Only separated by 8 years, Sonata No. 1 (2002), composed for Amy Tarantino-Trafton and D-Bop: Sonata No. 2a (2010), composed for Mia Vassilev, likewise have different pitch orientations, not to mention rhythmic identity and motion. However, both have in common the potential of created connection to subsequent ‘relatives’ when other instruments are added. Thus, Sonata No. 1 became a partner in Sonata for Clarinet and Piano when, at the request of Amy Tarantino-Trafton and Dimitri Ashkenazy, the significant clarinet part was added in 2004. It also became a relative to Sonata Ibis when the violin and cello were also added to the clarinet sonata version in 2005.
Pedroia String Quartet
Mia Vassilev, piano
Amy Tarantino-Trafton, piano
Sirius Quartet
Pedroia String Quartet
With an intense and beautiful blend of freshness and experience, the Pedroia String Quartet is burtsing onto the Boston scene. To the unified and persuasive core of Peter Sulski and Rohan Gregory’s ten years of quartet playing together, add the power and fire of first violinist Jae Cosmos Lee, and the consummate beauty and flexibility of cellist Jaques Lee Wood, and you have the Pedroia Quartet.
Sulski’s seven years in the London Symphony, Lee’s founding of the most exciting new chamber orchestra in the U.S. “A Far Cry”, Wood’s solo appearances with orchestras in Seoul and Merkin Hall, Gregory’s tours to India, Thailand and Brazil with famous world music groups, these comprise the ingredients that make up the complex and versatile playing of the Pedroia.
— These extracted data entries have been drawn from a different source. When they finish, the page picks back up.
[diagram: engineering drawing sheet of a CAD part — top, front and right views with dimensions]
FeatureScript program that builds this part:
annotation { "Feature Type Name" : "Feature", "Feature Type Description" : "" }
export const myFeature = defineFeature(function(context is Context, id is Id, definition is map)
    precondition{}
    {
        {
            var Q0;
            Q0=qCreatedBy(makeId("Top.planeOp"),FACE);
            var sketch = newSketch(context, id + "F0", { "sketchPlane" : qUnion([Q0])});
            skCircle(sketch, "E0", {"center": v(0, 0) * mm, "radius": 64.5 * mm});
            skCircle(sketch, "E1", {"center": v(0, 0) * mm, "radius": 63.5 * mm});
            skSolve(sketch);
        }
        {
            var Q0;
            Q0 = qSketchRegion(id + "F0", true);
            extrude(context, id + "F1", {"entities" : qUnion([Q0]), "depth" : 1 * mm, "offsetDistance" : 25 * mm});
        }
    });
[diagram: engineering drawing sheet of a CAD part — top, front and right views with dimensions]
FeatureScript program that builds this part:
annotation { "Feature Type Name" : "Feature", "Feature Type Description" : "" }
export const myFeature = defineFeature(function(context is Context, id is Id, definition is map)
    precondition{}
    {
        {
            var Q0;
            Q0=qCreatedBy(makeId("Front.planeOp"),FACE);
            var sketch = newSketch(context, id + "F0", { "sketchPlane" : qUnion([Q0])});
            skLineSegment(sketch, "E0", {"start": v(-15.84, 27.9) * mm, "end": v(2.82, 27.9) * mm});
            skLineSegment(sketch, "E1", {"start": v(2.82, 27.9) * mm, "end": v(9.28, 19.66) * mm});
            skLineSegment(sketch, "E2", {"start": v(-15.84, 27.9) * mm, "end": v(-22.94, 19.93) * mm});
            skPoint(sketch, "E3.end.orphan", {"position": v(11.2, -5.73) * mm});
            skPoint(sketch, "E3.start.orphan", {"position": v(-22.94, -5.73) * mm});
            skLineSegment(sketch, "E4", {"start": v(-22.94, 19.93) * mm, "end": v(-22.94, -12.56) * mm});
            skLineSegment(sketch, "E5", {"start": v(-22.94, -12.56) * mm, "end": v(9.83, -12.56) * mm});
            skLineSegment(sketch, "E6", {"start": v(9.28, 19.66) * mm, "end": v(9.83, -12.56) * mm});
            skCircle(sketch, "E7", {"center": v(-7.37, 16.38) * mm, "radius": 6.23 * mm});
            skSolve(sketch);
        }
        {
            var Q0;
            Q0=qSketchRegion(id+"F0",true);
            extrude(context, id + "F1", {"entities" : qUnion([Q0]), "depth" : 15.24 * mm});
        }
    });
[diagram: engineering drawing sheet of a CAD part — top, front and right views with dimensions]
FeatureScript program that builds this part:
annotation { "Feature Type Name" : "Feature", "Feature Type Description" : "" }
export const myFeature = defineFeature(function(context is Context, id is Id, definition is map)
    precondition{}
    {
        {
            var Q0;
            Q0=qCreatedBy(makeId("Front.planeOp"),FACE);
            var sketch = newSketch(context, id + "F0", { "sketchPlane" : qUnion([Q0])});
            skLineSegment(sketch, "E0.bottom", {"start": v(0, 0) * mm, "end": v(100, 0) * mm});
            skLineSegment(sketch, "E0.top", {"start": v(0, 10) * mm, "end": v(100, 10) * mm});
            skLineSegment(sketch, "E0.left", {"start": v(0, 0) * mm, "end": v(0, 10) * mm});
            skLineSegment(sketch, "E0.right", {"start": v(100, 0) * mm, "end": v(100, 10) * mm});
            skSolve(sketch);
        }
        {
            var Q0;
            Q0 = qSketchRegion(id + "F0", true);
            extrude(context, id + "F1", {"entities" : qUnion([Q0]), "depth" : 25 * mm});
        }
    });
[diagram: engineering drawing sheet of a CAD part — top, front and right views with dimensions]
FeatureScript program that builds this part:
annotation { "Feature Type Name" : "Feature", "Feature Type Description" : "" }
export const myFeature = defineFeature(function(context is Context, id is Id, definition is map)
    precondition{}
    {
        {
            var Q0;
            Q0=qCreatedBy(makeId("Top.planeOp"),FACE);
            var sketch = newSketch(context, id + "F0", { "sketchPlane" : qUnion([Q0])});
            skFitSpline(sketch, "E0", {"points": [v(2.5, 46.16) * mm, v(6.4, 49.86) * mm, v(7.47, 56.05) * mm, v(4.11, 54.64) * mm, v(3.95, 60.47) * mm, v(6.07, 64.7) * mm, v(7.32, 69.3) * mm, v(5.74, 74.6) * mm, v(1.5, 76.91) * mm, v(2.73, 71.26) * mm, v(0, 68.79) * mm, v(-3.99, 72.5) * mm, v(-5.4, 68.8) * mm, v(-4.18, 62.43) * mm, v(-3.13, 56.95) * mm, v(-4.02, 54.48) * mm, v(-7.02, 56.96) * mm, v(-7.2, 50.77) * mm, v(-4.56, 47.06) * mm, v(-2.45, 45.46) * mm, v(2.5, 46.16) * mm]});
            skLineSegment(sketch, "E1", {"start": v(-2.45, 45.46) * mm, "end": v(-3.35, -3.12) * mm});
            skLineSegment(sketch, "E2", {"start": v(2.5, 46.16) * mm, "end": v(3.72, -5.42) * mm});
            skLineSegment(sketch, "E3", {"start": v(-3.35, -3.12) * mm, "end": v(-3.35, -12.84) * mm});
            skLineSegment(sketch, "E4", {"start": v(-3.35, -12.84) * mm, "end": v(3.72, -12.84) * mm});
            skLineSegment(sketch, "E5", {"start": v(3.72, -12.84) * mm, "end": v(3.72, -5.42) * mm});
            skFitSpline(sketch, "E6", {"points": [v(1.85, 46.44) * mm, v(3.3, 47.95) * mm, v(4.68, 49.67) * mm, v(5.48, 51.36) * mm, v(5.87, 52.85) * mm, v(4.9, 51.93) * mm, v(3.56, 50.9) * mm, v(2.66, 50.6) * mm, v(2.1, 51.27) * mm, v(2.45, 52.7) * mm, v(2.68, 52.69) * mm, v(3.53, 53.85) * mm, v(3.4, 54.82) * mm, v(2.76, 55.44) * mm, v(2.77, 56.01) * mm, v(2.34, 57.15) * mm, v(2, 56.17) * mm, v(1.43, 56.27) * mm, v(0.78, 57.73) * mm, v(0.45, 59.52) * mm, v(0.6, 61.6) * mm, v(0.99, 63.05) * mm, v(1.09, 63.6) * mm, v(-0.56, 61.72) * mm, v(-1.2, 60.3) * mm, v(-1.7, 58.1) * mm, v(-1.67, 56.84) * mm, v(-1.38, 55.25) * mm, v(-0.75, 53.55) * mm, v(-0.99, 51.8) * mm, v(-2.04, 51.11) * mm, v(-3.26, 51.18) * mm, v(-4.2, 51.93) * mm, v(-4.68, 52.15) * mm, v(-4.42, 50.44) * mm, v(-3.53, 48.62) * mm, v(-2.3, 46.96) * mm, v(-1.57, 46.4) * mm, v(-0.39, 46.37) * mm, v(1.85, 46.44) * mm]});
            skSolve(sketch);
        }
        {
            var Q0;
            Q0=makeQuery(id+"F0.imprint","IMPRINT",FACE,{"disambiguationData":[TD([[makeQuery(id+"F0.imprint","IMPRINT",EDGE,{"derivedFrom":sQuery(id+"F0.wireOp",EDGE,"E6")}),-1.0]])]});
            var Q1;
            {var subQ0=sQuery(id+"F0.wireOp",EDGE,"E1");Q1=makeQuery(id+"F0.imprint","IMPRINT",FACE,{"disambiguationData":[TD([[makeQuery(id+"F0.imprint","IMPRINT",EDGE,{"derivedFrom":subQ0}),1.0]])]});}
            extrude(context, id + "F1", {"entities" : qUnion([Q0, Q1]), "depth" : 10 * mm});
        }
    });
Having steeped themselves in the knowledge of the Juilliard, Cleveland, Tokyo, Vermeer, and Takacs Quartets the Pedroia members have gone on to play as guests with the Borromeo, Jupiter, Audubon, and Alcan quartets, and members have founded, toured and recorded with both the Arden and QX quartets. Sulski and Gregory, founders and ten year members of QX, held a Clark University residency, recorded on Albany Records and performed in Jordan and Mechanics Halls; to this core of experience add the dynamism of Wood and Lee, and Boston’s newest sound is heard: The Pedroia.